[Excerpts from a dataset]
■ ■ ■ ■

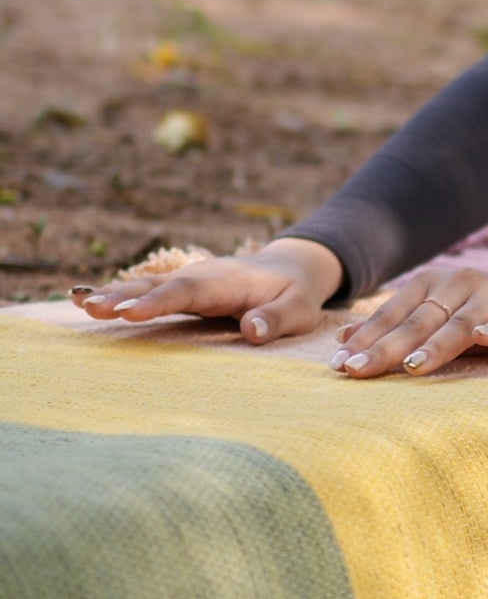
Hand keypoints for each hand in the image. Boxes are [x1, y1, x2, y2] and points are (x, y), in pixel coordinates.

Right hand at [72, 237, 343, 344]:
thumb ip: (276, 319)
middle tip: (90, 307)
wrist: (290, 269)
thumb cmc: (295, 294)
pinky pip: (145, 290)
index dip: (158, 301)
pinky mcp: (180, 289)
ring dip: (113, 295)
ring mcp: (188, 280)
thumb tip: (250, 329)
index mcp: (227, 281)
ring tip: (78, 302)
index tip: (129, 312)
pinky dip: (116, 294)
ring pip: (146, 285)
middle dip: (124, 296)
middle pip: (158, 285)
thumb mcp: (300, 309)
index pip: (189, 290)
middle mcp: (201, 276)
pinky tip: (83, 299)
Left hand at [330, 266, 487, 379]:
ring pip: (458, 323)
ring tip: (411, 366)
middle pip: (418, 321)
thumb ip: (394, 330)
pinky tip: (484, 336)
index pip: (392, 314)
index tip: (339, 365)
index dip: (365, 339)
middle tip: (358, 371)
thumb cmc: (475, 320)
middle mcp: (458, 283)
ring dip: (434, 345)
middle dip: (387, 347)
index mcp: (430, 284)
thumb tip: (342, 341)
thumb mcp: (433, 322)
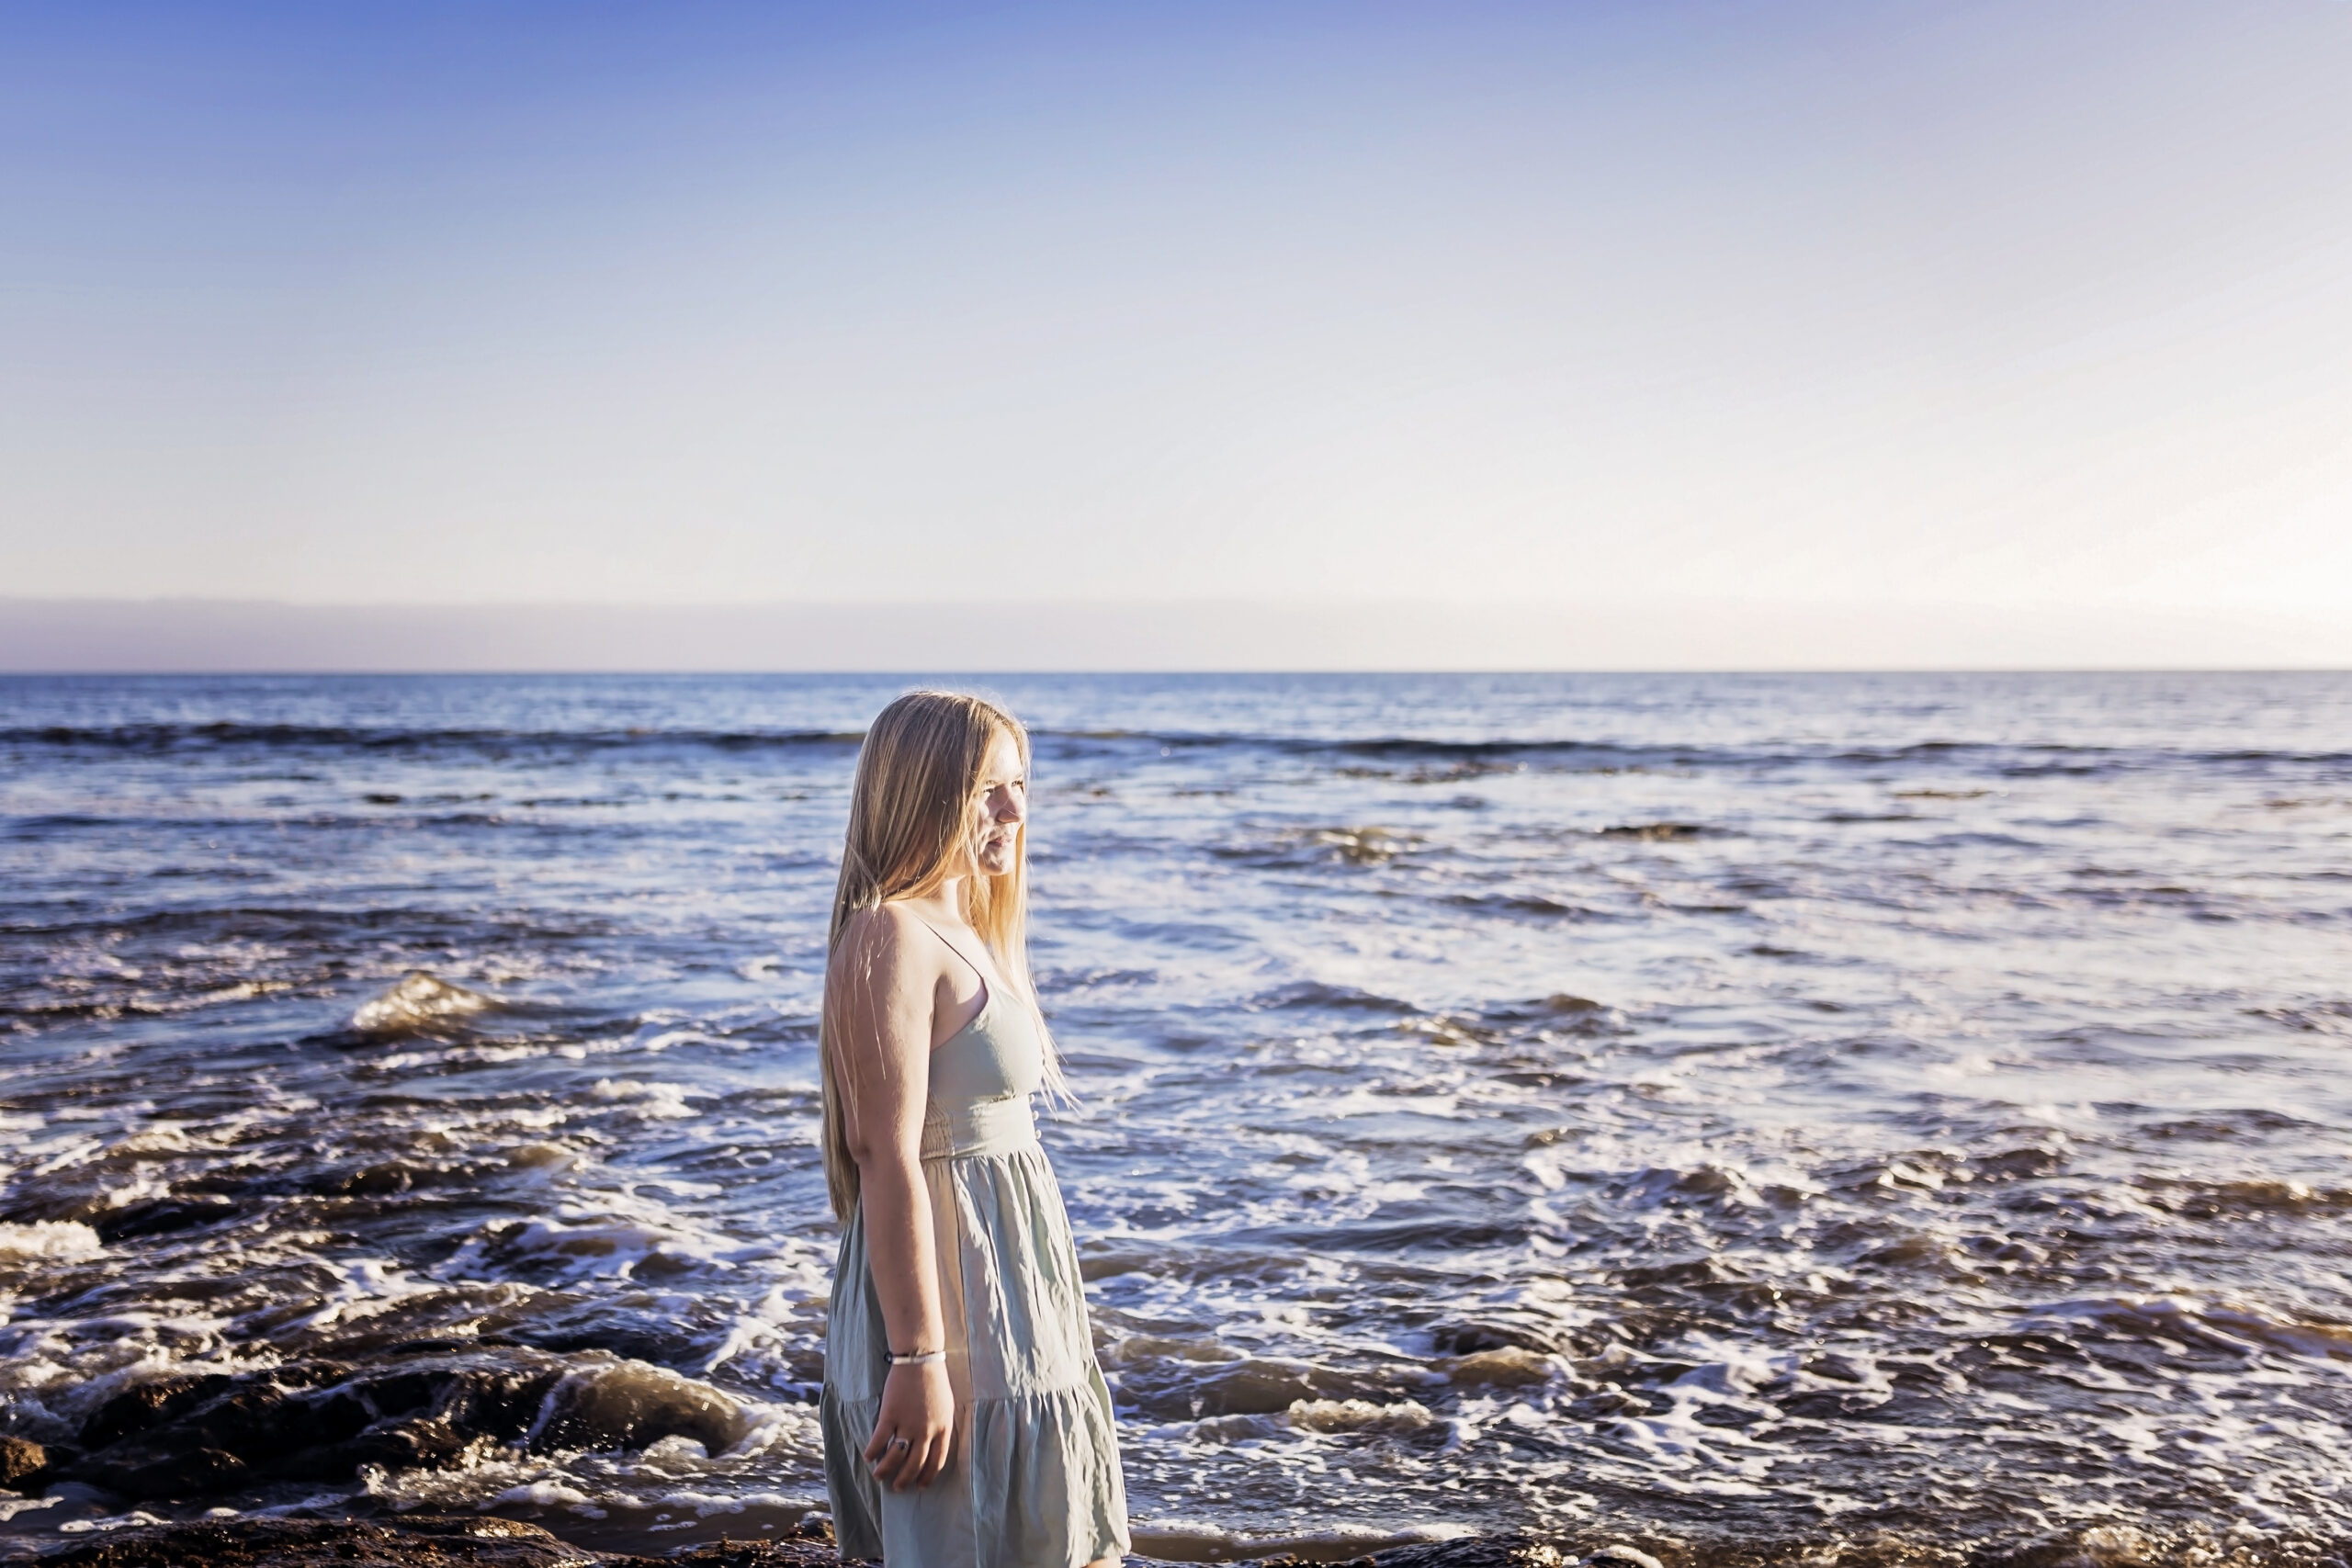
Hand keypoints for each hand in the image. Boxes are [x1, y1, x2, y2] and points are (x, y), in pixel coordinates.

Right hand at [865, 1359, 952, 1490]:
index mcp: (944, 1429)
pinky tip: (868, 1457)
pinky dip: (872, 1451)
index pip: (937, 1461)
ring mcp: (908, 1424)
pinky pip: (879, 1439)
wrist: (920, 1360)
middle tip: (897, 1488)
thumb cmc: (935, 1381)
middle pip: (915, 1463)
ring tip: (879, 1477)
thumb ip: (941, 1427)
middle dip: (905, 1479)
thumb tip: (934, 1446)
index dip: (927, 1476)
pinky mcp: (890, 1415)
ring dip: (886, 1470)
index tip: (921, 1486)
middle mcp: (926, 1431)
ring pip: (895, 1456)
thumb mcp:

■ ■ ■ ■

=== Task details ===
Extract every line above containing the word "pinky".

=== Problem solution ===
pinky pip: (145, 290)
pinky mcp: (180, 289)
pinky dip: (116, 294)
pinky tip: (83, 299)
pinky tip: (484, 336)
pinky tip: (868, 1457)
pinky dip: (872, 1451)
pinky pip: (879, 1439)
pinky mcp: (890, 1415)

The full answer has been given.